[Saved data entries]
---+---
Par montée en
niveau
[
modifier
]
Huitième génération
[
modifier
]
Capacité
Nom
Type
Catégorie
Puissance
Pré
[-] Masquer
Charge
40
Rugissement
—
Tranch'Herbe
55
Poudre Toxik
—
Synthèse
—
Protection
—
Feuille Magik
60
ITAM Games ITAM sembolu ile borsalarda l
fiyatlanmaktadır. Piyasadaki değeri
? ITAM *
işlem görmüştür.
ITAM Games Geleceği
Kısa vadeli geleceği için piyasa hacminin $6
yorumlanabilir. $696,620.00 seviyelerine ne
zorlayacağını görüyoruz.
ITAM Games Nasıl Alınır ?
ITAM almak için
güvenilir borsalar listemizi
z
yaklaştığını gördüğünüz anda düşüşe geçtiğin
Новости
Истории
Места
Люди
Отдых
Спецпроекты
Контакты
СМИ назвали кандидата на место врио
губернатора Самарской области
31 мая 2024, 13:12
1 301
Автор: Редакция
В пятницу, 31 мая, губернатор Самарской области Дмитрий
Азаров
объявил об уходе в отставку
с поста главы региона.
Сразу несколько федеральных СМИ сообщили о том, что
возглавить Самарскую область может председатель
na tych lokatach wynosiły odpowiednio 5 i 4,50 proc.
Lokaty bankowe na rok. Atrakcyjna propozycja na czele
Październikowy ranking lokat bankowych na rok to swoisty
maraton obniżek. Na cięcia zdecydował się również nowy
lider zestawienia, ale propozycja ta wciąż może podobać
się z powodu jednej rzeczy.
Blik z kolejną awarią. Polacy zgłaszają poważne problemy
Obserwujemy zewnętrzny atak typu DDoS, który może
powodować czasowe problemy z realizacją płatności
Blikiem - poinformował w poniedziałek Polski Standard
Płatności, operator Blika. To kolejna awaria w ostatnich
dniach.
---+---
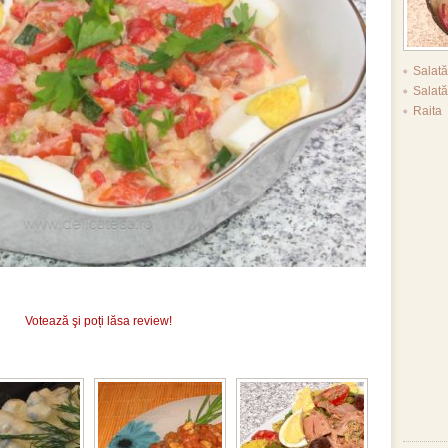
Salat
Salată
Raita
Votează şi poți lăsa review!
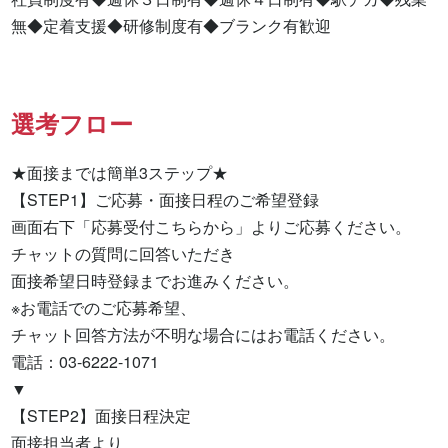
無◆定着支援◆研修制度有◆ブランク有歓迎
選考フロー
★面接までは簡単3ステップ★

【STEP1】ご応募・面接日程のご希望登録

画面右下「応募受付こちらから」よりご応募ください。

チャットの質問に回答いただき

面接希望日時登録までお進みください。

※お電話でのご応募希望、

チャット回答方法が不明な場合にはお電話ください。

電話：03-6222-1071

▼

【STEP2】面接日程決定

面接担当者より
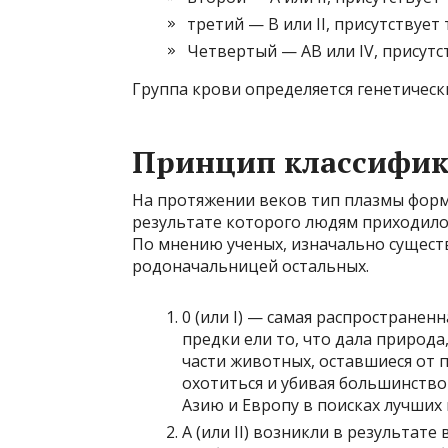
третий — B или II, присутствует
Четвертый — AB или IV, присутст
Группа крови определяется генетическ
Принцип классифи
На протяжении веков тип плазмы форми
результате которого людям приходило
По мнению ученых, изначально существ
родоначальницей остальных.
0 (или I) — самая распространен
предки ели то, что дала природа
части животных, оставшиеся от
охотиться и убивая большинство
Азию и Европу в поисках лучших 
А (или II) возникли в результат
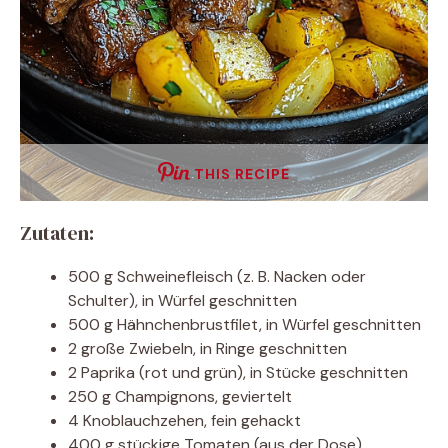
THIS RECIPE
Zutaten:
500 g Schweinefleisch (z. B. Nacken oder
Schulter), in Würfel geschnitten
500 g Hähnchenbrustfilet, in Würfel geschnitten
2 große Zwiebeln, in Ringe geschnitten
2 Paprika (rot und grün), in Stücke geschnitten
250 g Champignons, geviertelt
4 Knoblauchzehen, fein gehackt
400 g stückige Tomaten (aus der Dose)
---+---
Exercise prompt:
Every line in the data that holds "propozycja" should be copied out.

Task response:
Lokaty bankowe na rok. Atrakcyjna propozycja na czele
lider zestawienia, ale propozycja ta wciąż może podobać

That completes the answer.